Being the 90s kid that I am, I have seen my fair share of faulty images preventing me from seeing the juicy details I was hoping to see (stop giggling). Lets download a few deliberately corrupted images:
cd in
wget upload.wikimedia.org/wikipedia/commons/6/66/Example_snapshot_of_corrupted_image.jpg
wget https://upload.wikimedia.org/wikipedia/commons/thumb/9/9a/JPEG_Corruption.jpg/800px-JPEG_Corruption.jpg
Armed with corruption, we can fire up AFL++ and wait for results
It took AFL++ about a minute to crash the binary, so lets have even more fun and wait to see how many crashes AFL++ can produce.
In 30 minutes or so, AFL++ was able to execute the binary more than 6 million times, produce 345 test cases, complete 24 cycles, and crash the binary 68 times. That’s awesome!
Triage the crash
Triaging a crash refers to the process of analyzing and prioritizing the crashes discovered by the fuzzer. This process is essential to determine the cause, severity, and potential impact of each crash. Here’s how triaging typically works:
- Identify the Crash: First, confirm that the crash is real and reproducible. This involves ensuring that the crash happens consistently under the same conditions or with the same inputs.

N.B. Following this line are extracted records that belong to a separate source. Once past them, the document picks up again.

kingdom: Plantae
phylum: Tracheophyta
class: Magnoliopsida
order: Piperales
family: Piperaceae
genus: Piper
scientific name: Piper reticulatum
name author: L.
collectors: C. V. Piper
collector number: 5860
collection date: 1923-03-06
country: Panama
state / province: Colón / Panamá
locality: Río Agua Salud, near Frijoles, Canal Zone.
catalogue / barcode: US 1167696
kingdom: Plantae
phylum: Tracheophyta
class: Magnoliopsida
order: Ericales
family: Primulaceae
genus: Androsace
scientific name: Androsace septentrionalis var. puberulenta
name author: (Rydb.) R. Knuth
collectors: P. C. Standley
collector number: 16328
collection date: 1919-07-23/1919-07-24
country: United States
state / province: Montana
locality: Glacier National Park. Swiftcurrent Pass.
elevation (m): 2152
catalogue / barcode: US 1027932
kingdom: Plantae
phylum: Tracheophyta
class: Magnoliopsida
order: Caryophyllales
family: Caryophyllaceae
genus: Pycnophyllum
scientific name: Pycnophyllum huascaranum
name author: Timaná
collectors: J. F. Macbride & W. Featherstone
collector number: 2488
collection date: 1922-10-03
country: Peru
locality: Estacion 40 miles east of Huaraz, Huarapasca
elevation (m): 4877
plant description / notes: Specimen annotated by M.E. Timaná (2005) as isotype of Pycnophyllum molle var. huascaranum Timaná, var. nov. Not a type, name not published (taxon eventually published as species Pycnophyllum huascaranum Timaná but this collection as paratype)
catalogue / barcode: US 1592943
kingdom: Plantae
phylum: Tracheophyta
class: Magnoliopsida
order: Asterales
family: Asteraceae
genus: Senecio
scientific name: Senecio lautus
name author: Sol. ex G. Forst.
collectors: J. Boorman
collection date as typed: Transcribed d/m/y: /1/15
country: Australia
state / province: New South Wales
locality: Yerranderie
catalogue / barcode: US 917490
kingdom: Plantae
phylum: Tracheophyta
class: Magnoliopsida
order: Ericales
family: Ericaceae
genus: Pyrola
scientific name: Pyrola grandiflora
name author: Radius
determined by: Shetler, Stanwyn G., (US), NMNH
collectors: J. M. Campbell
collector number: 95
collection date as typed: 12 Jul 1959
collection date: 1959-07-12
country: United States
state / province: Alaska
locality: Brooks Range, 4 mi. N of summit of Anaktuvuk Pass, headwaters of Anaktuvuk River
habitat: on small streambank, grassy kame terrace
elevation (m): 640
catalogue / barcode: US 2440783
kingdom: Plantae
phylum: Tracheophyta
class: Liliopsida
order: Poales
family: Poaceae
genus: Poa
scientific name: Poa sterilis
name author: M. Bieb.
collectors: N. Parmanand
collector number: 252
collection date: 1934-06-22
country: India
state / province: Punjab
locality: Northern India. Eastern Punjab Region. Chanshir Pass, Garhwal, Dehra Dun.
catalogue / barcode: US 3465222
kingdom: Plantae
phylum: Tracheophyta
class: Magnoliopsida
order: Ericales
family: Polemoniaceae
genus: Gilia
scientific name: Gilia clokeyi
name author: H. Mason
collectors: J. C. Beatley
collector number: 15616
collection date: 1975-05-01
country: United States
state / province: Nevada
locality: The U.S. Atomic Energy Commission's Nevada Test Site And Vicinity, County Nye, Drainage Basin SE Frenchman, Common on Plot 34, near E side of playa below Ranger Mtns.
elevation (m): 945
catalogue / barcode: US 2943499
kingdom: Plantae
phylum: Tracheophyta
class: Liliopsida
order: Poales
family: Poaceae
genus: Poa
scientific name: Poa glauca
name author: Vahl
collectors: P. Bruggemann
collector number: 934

- Analyze the Crash: Examine the crash details, such as the stack trace, memory dumps, and logs to understand where and why the crash occurred. This might involve using debugging tools, such as GDB, to inspect the state of the program at the time of the crash. This is out of the scope for this blogpost, but we will look at this in the future, so keep an eye out for that 😉
- Classify the Severity: Determine the severity of the crash based on factors like whether it leads to a DoS, memory leakage, unauthorized access, code execution, or other harmful (and awesome) outcomes. This helps in prioritizing which crashes to address first.
- Assess Exploitability: Evaluate how exploitable the crash is in terms of being used by an attacker to compromise a system. This includes checking if the crash could potentially lead to arbitrary code execution or escalation of privileges (now thats awesome).
- Document and Report: Document the findings and, if necessary, report them to the relevant stakeholders, which could include internal development teams, software vendors, or even publicly if it’s related to open-source software (as it is here the case), and the issue needs broader awareness. You might get rewarded in the process, contribute to making the internet a safer place, boost your career as having a CVE to your name will boost your resume, and help you pass the infamous HR filter.
Conclusion
Fuzzing stands as a cornerstone in the domain of cybersecurity due to its unmatched efficacy in pre-emptively identifying vulnerabilities that might otherwise remain undetected until exploited by malicious entities. By automatically injecting a multitude of unpredictable inputs into software systems, fuzzing uncovers hidden bugs and security flaws that standard testing methods might overlook. This proactive approach to security testing enables developers to fortify their applications against potential attacks, thus significantly reducing the risk of security breaches. Moreover, as cyber threats continue to evolve in complexity and stealth, fuzzing’s role becomes even more critical, providing a dynamic and adaptable defense mechanism that keeps pace with emerging vulnerabilities. Ultimately, the integration of fuzzing into the cybersecurity strategy not only enhances the robustness of digital infrastructures but also upholds the integrity and trustworthiness of technology in an increasingly interconnected world.